To generate a key and certificate, the following terminal command can be used (with the necessary adjustments to your location and domain information). This will create the key and certificate and output them both in single line format, with all the " characters escaped. The terminal output can then be pasted into the config file:

openssl req -x509 -nodes -newkey rsa:2048 -keyout srv-radius.key -out srv-radius.crt -days 1000 -subj /C=UK/ST=London/L=London/O=Development/CN=example.com \
&& echo -e "\nCONFIG PRIVATE KEY:\n" \
&& echo $(cat srv-radius.key | tr -d '\n' | sed -E 's/-----[^-]+-----//g') \
&& echo -e "\nCONFIG PUBLIC CERTIFICATE:\n" \
&& echo $(cat srv-radius.crt | tr -d '\n' | sed -E 's/-----[^-]+-----//g') \
&& echo ""

Add host details and create shared secret

For your RADIUS client/host (e.g.
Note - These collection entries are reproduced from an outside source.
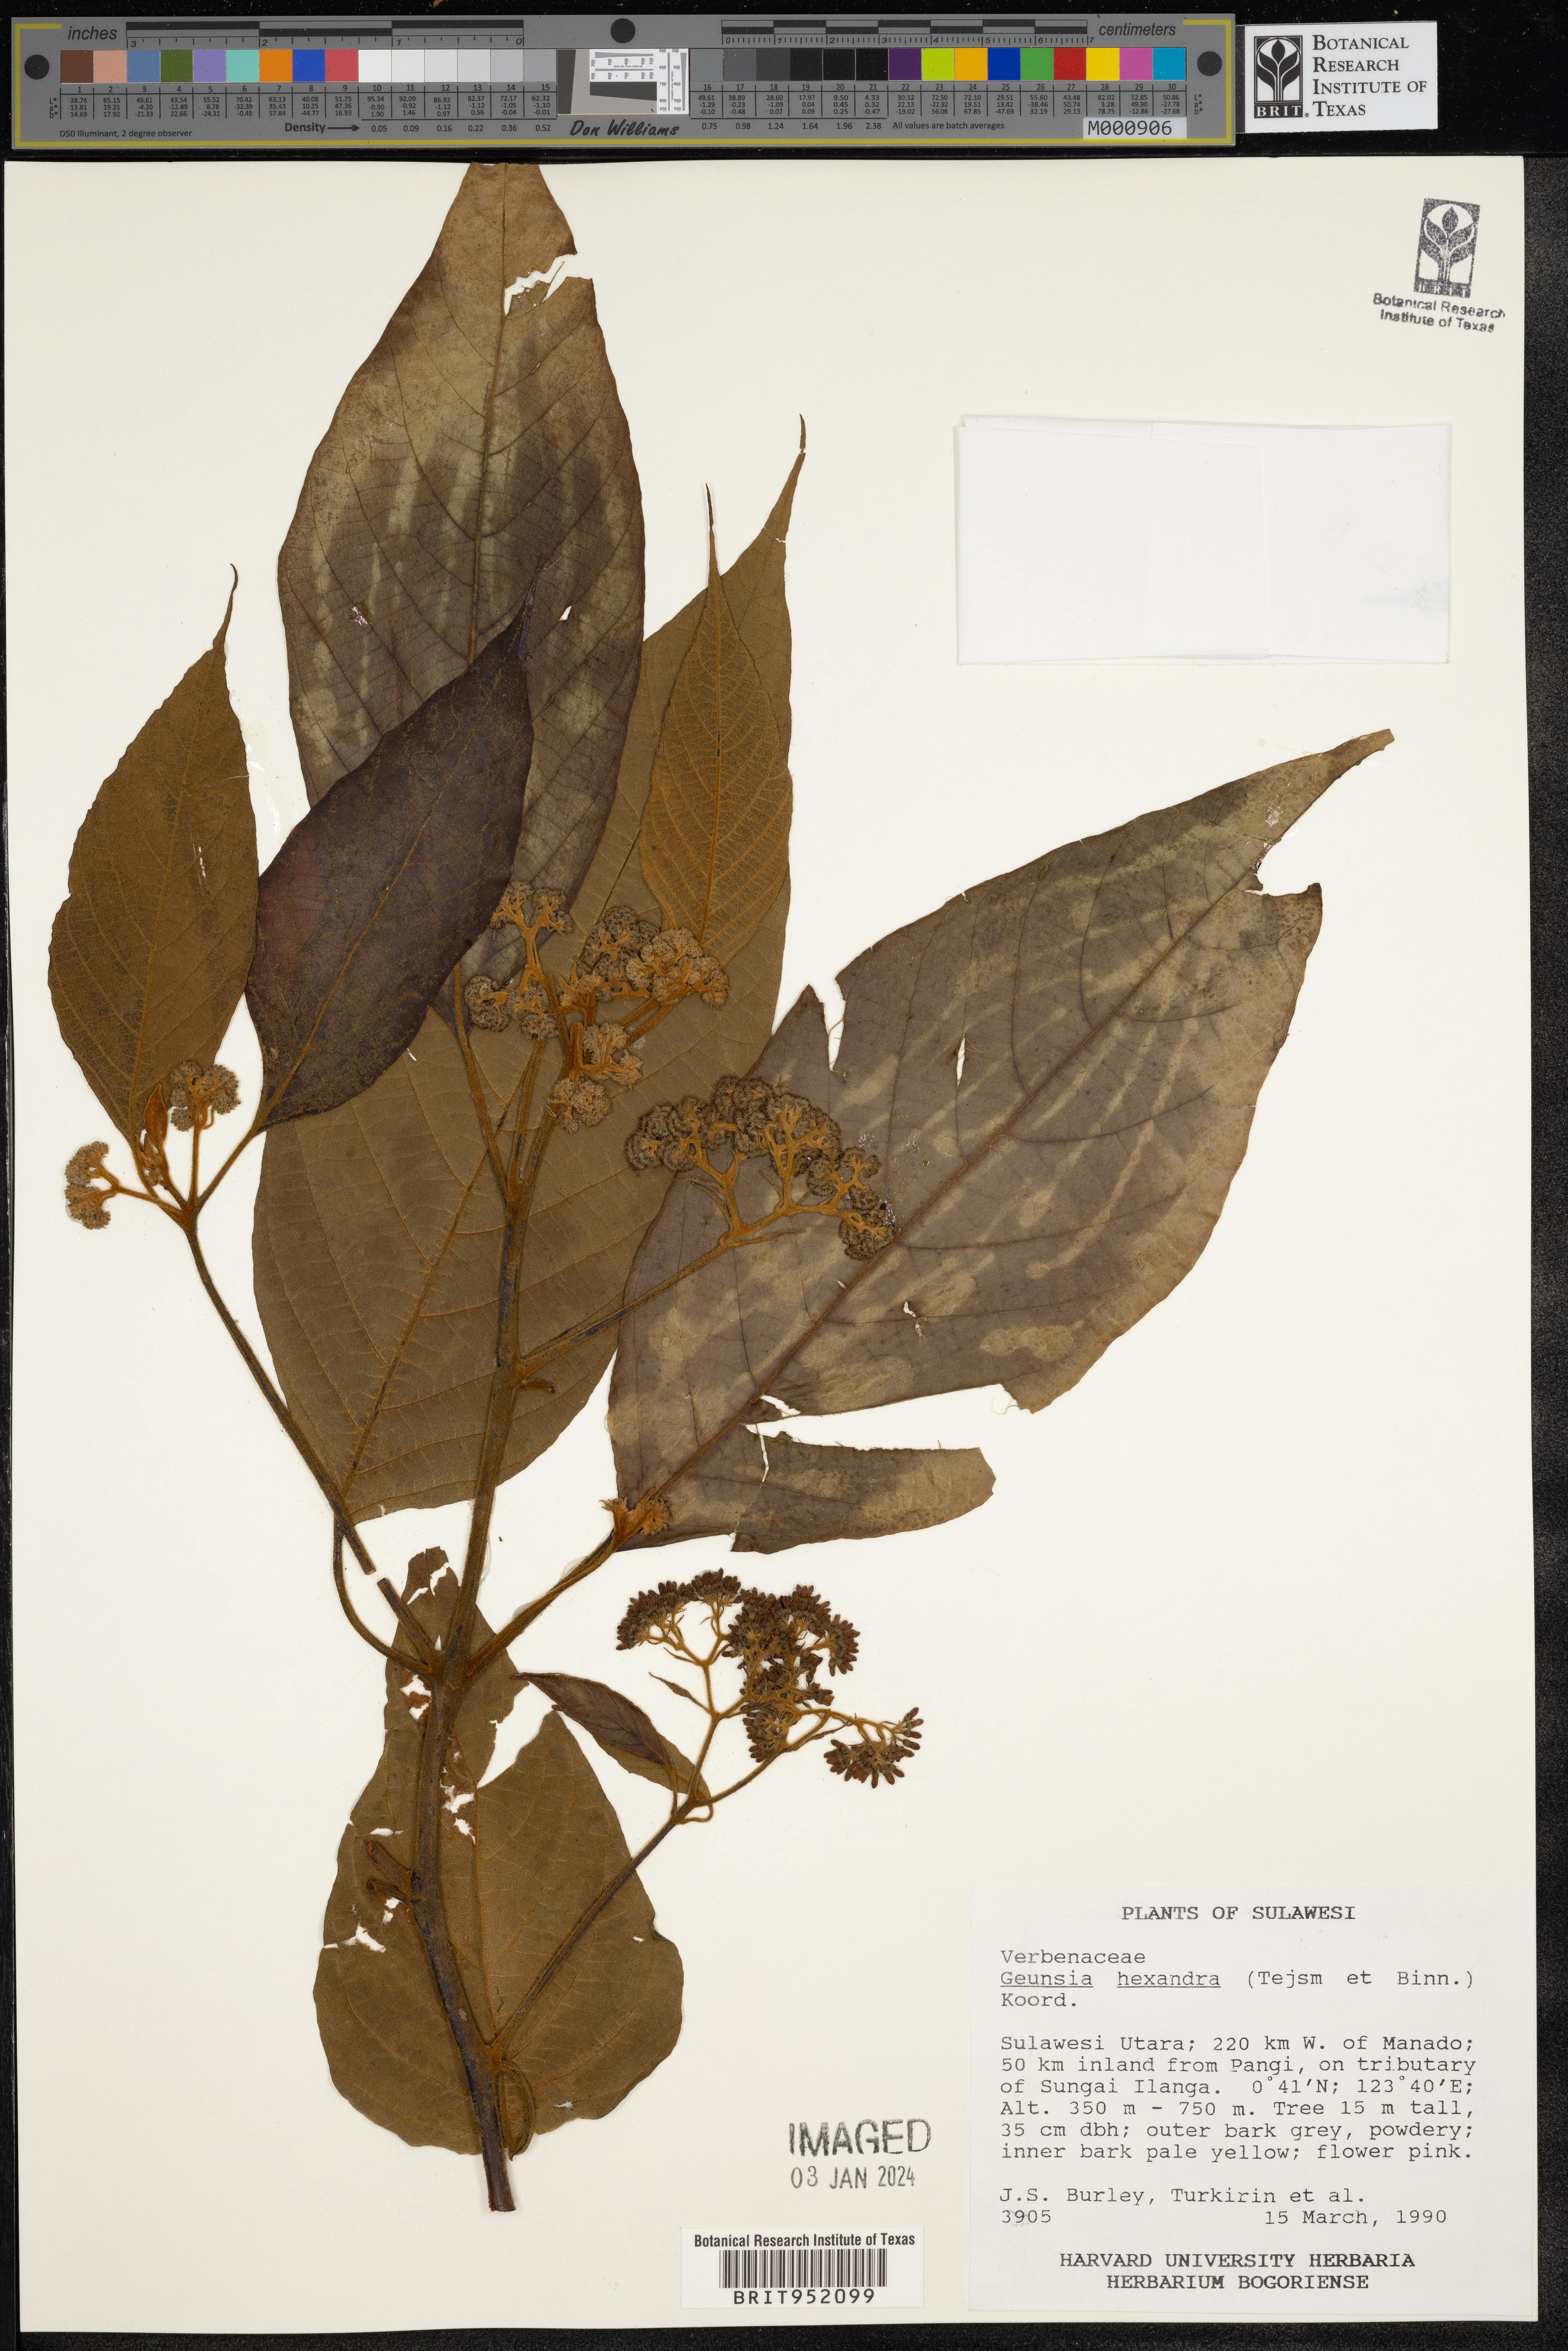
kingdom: Plantae
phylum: Tracheophyta
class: Magnoliopsida
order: Lamiales
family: Lamiaceae
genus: Callicarpa
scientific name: Callicarpa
OpenVPN), create a ‘host’ yaml file such as /etc/srv-radius/hosts/openvpn.yaml (note that multiple hosts can be configured):

host:
  52.xxx.xx.xx:
    name: openvpn
    mfa: global
    secret: '********'
    authorize: true
#    authorize:
#    - - ldap: ldap_profile
#    mfa_id: '{{.UserID}}@mycompany.com'

The following points should be noted:

  1. You must first add the IP address of your host.
  2. mfa is used to invoke the correct app with its Client ID and Client Secret, as detailed at the start of this page.
  3. You must also add an arbitrary shared secret (a strong and hard to guess string) that is also entered on the RADIUS client application you will be connecting to.
  4. The authorize section is used to control who is actually allowed to attempt to login. This can be done using simple regex control of permitted email domains or LDAP for more detailed user verification (explained in more detail in the LDAP Configuration page). In the above example, authorize: true means that anyone is permitted to attempt login. This could be used for testing purposes, to make sure all other configuration is set correctly.
  5. You can also use the mfa_id parameter to allow for logging into e.g. your SSH client with a non-email username. The above commented-out example shows how to extract the prefix from the email you have registered with, while still presenting the full email address to the MIRACL Trust platform for authentication purposes. For example, while you have registered with john.smith@example.com, this would enable you to log in to your ssh client with ssh john.smith@52.xxx.xx.xx

An example of a shared secret being added to a client application is found when using a PAM RADIUS client and editing the /etc/pam_radius_auth.conf file to contain the IP address of your MIRACL Trust RADIUS server, as well as the shared secret:

server[:port] shared_secret      timeout (s)
52.xxx.xx.xxx   ********             5

Or in the admin console for OpenVPN Access Server:

opnvpnui1

Ensure correct ports are listening

As can be seen from the above OpenVPN AS screenshot, the default authentication port for RADIUS is 1812. It is important that port 1812 is open on both the client and the MIRACL Trust RADIUS server. This is set in the /etc/srv-radius/core.yaml file as seen at the start of this page.

In conjunction with any product-specific documentation for the client you are connecting to, this should give you all the information you need to get set up and begin issuing One Time Passwords to your clients.